California's 68 tribal casinos raked in $6.96 billion in 2012, the most recent year available, according to Casino City's Indian Gaming Industry Report.
That was nearly a 1 percent increase over the $6.91 billion they collected in 2011.
It was the second year of positive growth for California tribal casinos after experiencing three consecutive years of decline, according to the author, Alan Meister, an economist with Nathan Associates Inc.
The 2012 growth was slightly lower than the year before.
He said the trend has mirrored the economy's sluggish growth overall.
"Gaming is tied in large part to your disposable income," Meister said Tuesday. "When people don't have jobs, or they have lower paying jobs, or high tax burdens and end up having less money to spend to pay rent, the mortgage, car and food necessities, they have less for entertainment, like gaming."
The latest figures fall well short of the record $7.8 billion in revenues California's Indian casinos collected in 2007, prior to the recession.
California holds the largest share -- 25 percent -- of nationwide Indian gambling revenue, which stood at about $28.1 billion in 2012, according to Meister's report.
He said the performance of Indian gambling was both positive and negative.
"While it was good to see Indian gaming continue to grow on a nationwide basis, the fact that it grew at a slower pace than 2011, its pre-recession pace, and other casino gaming segments in 2012, was a cause for concern," he stated.
According to his estimates, Indian casinos in the U.S. and their nongambling operations directly generated approximately $31.7 billion in output, supported about 291,000 jobs and $12.3 billion in wages.
Meister said that nationwide, about two-thirds of Indian casinos experienced growth in revenues while about 34 percent experienced declines.
In Southern California, two smaller Indian casinos went out of business in 2012.
Closer to home, River Rock Casino near Geyserville, operated by the Dry Creek Rancheria Band of Pomo Indians, has seen a precipitous drop in its revenues since Graton Resort and Casino opened next to Rohnert Park in November.

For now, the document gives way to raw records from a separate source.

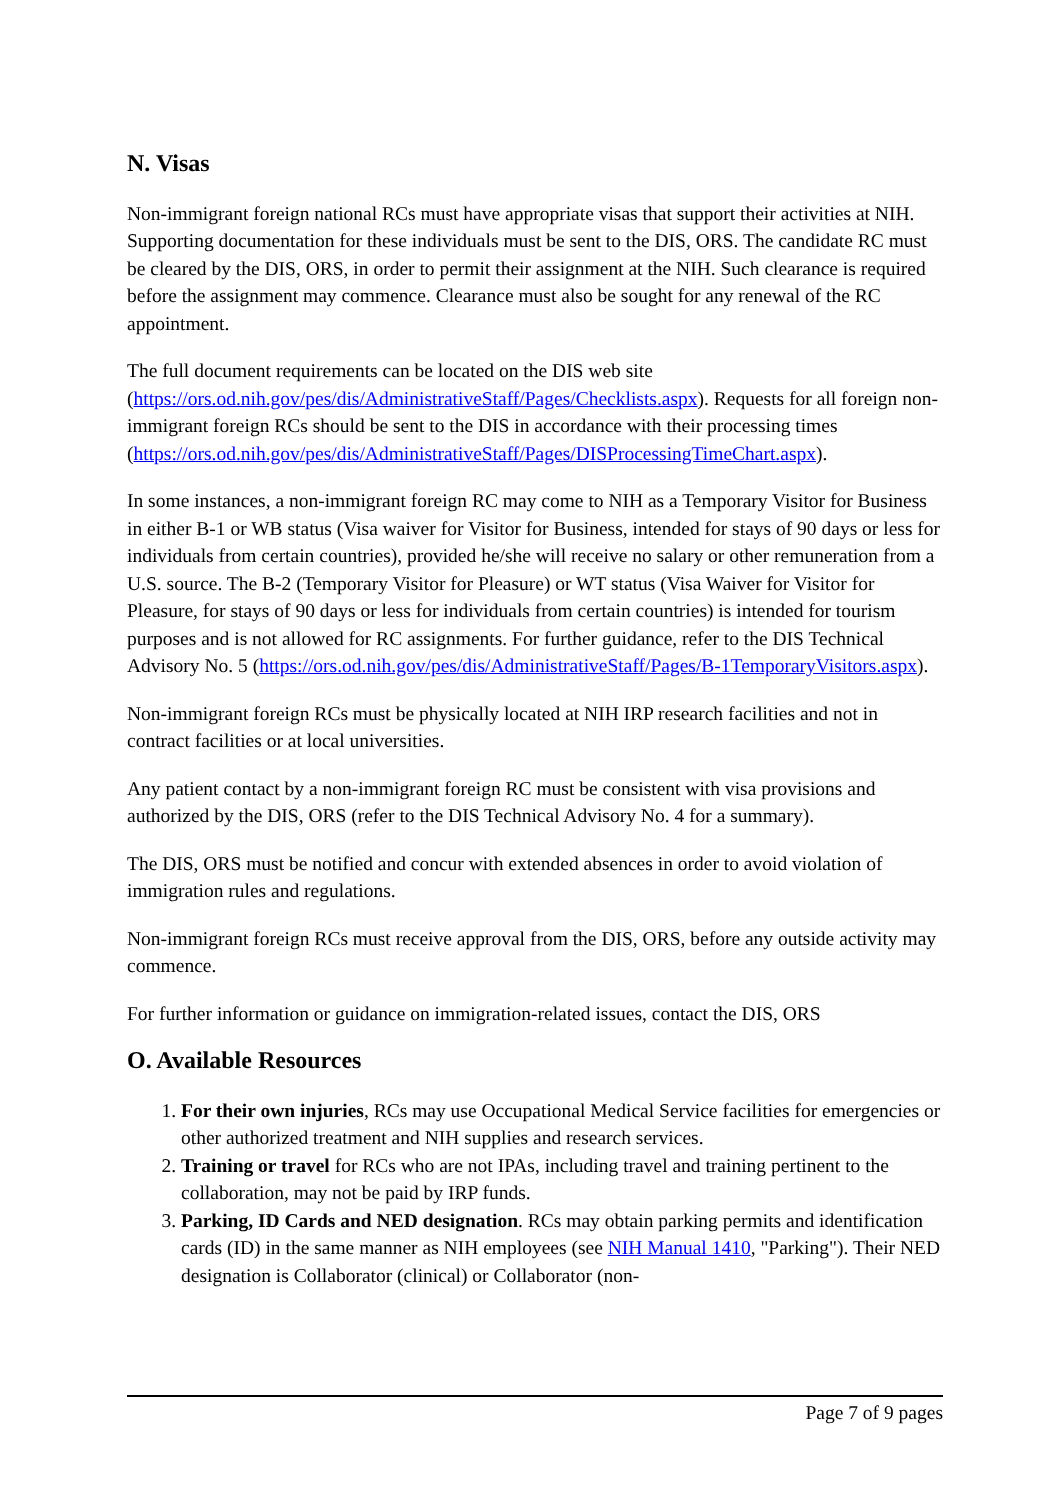N. Visas
Non-immigrant foreign national RCs must have appropriate visas that support their activities at NIH. Supporting documentation for these individuals must be sent to the DIS, ORS. The candidate RC must be cleared by the DIS, ORS, in order to permit their assignment at the NIH. Such clearance is required before the assignment may commence. Clearance must also be sought for any renewal of the RC appointment.
The full document requirements can be located on the DIS web site (https://ors.od.nih.gov/pes/dis/AdministrativeStaff/Pages/Checklists.aspx). Requests for all foreign non-immigrant foreign RCs should be sent to the DIS in accordance with their processing times (https://ors.od.nih.gov/pes/dis/AdministrativeStaff/Pages/DISProcessingTimeChart.aspx).
In some instances, a non-immigrant foreign RC may come to NIH as a Temporary Visitor for Business in either B-1 or WB status (Visa waiver for Visitor for Business, intended for stays of 90 days or less for individuals from certain countries), provided he/she will receive no salary or other remuneration from a U.S. source. The B-2 (Temporary Visitor for Pleasure) or WT status (Visa Waiver for Visitor for Pleasure, for stays of 90 days or less for individuals from certain countries) is intended for tourism purposes and is not allowed for RC assignments. For further guidance, refer to the DIS Technical Advisory No. 5 (https://ors.od.nih.gov/pes/dis/AdministrativeStaff/Pages/B-1TemporaryVisitors.aspx).
Non-immigrant foreign RCs must be physically located at NIH IRP research facilities and not in contract facilities or at local universities.
Any patient contact by a non-immigrant foreign RC must be consistent with visa provisions and authorized by the DIS, ORS (refer to the DIS Technical Advisory No. 4 for a summary).
The DIS, ORS must be notified and concur with extended absences in order to avoid violation of immigration rules and regulations.
Non-immigrant foreign RCs must receive approval from the DIS, ORS, before any outside activity may commence.
For further information or guidance on immigration-related issues, contact the DIS, ORS
O. Available Resources
1. For their own injuries, RCs may use Occupational Medical Service facilities for emergencies or other authorized treatment and NIH supplies and research services.
2. Training or travel for RCs who are not IPAs, including travel and training pertinent to the collaboration, may not be paid by IRP funds.
3. Parking, ID Cards and NED designation. RCs may obtain parking permits and identification cards (ID) in the same manner as NIH employees (see NIH Manual 1410, "Parking"). Their NED designation is Collaborator (clinical) or Collaborator (non-
Page 7 of 9 pages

Meister's latest statistics precede the opening of the Federated Indians of Graton Rancheria's massive casino, which consultants predicted would bring in nearly $533 million in annual gambling revenues within two years.

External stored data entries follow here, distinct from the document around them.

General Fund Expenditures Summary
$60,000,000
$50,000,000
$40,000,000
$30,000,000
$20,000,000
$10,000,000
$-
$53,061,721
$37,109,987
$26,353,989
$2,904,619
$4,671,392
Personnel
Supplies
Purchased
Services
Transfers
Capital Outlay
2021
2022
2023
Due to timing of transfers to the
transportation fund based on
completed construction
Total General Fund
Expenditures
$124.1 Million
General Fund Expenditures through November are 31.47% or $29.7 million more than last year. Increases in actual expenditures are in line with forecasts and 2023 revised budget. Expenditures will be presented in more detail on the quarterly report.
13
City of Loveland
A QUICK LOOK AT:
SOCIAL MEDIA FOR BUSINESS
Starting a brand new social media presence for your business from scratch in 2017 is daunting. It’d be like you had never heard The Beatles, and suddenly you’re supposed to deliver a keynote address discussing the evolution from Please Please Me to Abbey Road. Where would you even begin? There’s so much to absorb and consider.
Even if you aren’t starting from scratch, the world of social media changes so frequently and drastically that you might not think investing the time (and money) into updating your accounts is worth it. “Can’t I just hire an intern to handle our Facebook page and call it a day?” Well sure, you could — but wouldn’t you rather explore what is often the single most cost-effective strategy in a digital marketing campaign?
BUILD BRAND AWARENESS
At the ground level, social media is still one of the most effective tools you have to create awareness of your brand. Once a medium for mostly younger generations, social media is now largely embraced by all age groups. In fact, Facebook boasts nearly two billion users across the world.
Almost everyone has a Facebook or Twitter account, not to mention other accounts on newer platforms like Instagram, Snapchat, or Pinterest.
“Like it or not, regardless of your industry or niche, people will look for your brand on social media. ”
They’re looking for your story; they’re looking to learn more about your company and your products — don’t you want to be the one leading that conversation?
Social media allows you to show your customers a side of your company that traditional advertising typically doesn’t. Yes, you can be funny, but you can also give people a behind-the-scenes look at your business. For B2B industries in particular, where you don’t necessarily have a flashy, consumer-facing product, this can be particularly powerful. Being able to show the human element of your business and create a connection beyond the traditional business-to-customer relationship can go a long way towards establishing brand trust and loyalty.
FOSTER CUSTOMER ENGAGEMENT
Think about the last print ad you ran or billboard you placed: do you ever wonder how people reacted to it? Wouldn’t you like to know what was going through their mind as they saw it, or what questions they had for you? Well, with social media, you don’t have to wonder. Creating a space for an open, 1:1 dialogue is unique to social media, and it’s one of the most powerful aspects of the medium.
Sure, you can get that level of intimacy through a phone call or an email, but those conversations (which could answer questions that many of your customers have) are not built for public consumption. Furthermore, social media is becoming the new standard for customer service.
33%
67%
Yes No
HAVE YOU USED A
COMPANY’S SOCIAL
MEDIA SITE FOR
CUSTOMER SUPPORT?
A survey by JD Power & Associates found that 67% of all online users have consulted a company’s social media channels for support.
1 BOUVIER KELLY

It's "a powerhouse project" in an area where there is no comparable competitor, according to tribal gambling law attorney Dennis Whittlesey in Washington, D.C., who has worked on multiple casino development projects.
Meister wouldn't predict how other area casinos will fare with Graton's arrival.

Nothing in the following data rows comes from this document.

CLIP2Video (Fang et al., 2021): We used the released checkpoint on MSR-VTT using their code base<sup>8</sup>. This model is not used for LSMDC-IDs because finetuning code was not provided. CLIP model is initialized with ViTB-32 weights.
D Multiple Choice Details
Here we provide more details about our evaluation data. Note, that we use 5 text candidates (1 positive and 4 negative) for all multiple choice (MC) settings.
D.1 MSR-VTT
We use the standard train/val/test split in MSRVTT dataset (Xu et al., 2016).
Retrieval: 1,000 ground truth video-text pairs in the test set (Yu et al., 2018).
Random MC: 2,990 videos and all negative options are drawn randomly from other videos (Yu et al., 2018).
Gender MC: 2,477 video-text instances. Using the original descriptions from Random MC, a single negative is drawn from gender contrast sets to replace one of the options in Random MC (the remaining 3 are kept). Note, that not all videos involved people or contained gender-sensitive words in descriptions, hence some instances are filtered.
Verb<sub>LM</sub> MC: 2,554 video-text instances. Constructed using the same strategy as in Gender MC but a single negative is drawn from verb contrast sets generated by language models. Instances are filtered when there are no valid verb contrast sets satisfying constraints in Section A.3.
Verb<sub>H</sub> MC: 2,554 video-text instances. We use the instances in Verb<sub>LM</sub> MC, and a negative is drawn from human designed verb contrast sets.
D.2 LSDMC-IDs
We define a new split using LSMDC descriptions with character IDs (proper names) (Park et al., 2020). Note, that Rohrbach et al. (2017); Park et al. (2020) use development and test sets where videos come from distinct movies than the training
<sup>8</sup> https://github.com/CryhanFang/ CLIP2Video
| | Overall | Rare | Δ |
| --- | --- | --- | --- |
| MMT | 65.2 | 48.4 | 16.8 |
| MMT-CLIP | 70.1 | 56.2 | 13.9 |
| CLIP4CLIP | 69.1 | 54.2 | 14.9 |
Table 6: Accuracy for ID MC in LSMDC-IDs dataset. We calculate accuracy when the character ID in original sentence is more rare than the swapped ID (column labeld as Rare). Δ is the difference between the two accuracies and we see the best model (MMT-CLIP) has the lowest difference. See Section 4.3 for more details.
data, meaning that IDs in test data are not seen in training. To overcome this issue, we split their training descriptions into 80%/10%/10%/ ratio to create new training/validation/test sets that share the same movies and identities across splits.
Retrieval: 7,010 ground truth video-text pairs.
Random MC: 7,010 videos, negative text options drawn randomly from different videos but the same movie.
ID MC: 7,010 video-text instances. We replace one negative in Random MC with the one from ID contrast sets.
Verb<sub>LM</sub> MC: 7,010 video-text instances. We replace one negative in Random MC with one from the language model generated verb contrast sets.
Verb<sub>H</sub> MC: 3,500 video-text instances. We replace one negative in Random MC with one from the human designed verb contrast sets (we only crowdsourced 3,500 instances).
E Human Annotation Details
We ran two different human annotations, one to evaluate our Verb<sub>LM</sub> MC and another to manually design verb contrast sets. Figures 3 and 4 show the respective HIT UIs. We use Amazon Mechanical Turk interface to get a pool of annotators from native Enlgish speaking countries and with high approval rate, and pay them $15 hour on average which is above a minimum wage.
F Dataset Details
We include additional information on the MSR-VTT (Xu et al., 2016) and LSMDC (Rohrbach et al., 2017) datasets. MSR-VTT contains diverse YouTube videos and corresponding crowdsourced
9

In addition to River Rock in Sonoma County, there are seven Indian casinos in Mendocino County and four in Lake County.
Whether Graton spurs a growth in the existing market "or cannibalization of existing facilities is probably too early to tell," he said.
"Often there can be an initial impact that can settle down over time," he said of the opening of a new casino.
People may flock to something new, but they will also stick with the casino where they feel lucky or better taken care of, or that's less crowded, he said.
Casinos that are a destination resort, with a hotel and golf course, for example, can draw from a wider area, according to Doug Elmets, who represents five tribes, including those that operate Thunder Valley and Jackson Rancheria casinos closer to Sacramento.
"My clients are doing extremely well," he said Tuesday, declining to go into detail. "I wouldn't put a percentage on it."